Cómo elegir wedding planner: cuándo merece la pena y qué preguntar

Wedding planner profesional con tablet y muestras de decoración

Solo el 12% de las parejas españolas contrata wedding planner. En Madrid sube al 24% y en bodas de más de 150 invitados al 35%. ¿Merece la pena? Depende. Esta guía te ayuda a decidir: cuándo sí, cuándo no, cuánto cuesta y qué preguntar en la primera reunión.

¿Cuándo merece la pena contratar?

Un wedding planner no es para todo el mundo. Merece la pena especialmente cuando:

  • Boda de más de 150 invitados: La logística se multiplica exponencialmente. Coordinar catering, seating plan, transporte y timing para 200 personas no es lo mismo que para 60.
  • Boda de destino o a distancia: Si vivís lejos del espacio, un WP local es prácticamente imprescindible.
  • Doble jornada (ceremonia en un sitio, cóctel/banquete en otro): La coordinación de transporte y timing entre dos espacios requiere experiencia.
  • Poco tiempo libre: Si ambos tenéis trabajos exigentes y no podéis dedicar 5-10 horas semanales a la organización.
  • Familias complicadas: Un WP actúa como mediador neutral cuando hay conflictos familiares sobre invitados, protocolo o decisiones.

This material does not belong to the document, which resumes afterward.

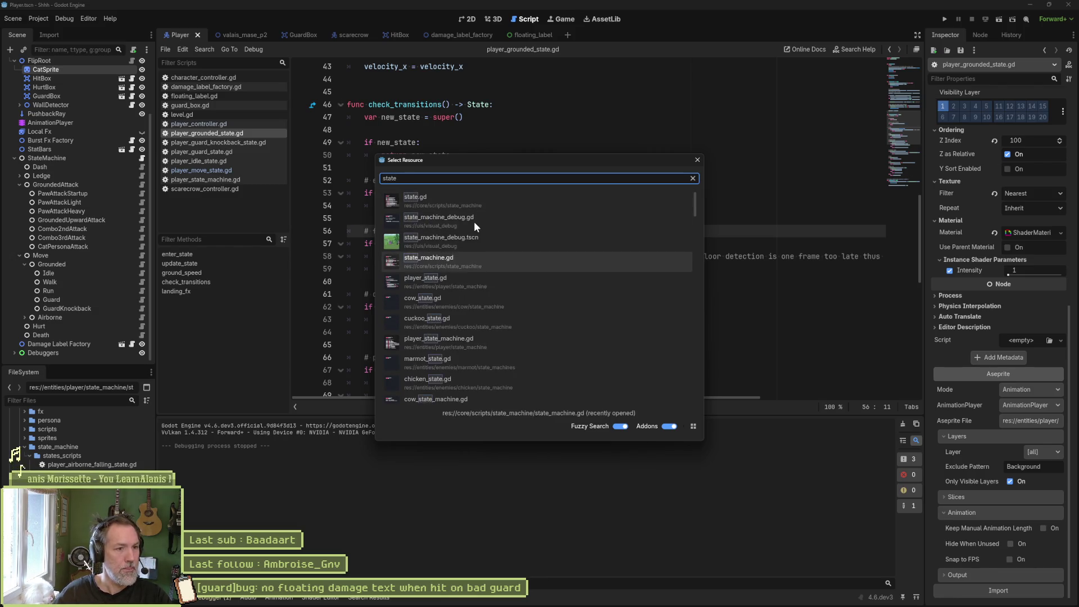
{"action": "key", "text": "Return"}
{"action": "left_click", "coordinate": [197, 319]}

Tipos de servicio y precios en España

Servicio Qué incluye Precio medio
Integral (desde el día 1) Presupuesto, búsqueda de proveedores, coordinación total, día D 3.000-6.000 €
Parcial (últimos 3-6 meses) Ajuste de proveedores ya contratados, coordinación final, día D 1.500-3.000 €
Solo el día D Coordinación del cronograma, gestión de proveedores el día de la boda 500-1.200 €
Diseño + decoración + coordinación Diseño integral del estilo, montaje decorativo, coordinación 5.000-10.000 €

Los precios varían por zona: Madrid y Barcelona son un 20-30% más caros. En Andalucía y Galicia hay WPs con excelente relación calidad-precio desde 2.000 € por servicio integral.

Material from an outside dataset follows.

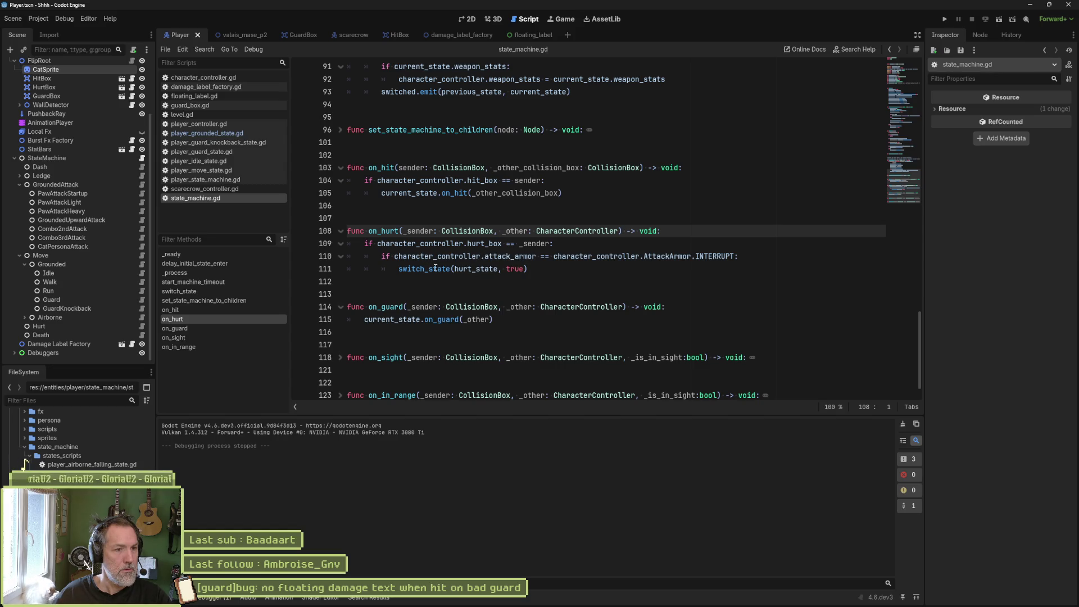
{"action": "left_click", "coordinate": [301, 244]}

Las 15 preguntas clave para la primera reunión

  1. ¿Cuántas bodas llevas este año? (Si son más de 25, pregunta si tendrás atención personalizada)
  2. ¿Trabajas sola o en equipo? ¿Quién estará el día de mi boda?
  3. ¿Tienes disponibilidad en mi fecha?
  4. ¿Tienes proveedores de confianza? ¿Recibes comisiones de ellos? (Pregunta directa, no grosera)
  5. ¿Cuál es tu estilo de trabajo? ¿Reuniones presenciales o todo online?
  6. ¿Qué incluye exactamente tu tarifa? ¿Hay extras?
  7. ¿Cuántas reuniones/contactos incluye el servicio?
  8. ¿Cómo gestionas los imprevistos el día de la boda?
  9. ¿Puedo ver fotos o testimonios de bodas anteriores?
  10. ¿Cuál es tu política de cancelación?
  11. ¿Qué herramientas usas para gestionar el proyecto? (Drive, Notion, app propia…)
  12. ¿Quién será mi punto de contacto principal?
  13. ¿Has trabajado en mi espacio antes?
  14. ¿Cómo te coordinas con otros proveedores?
  15. ¿Qué pasa si tenemos un desacuerdo sobre una decisión?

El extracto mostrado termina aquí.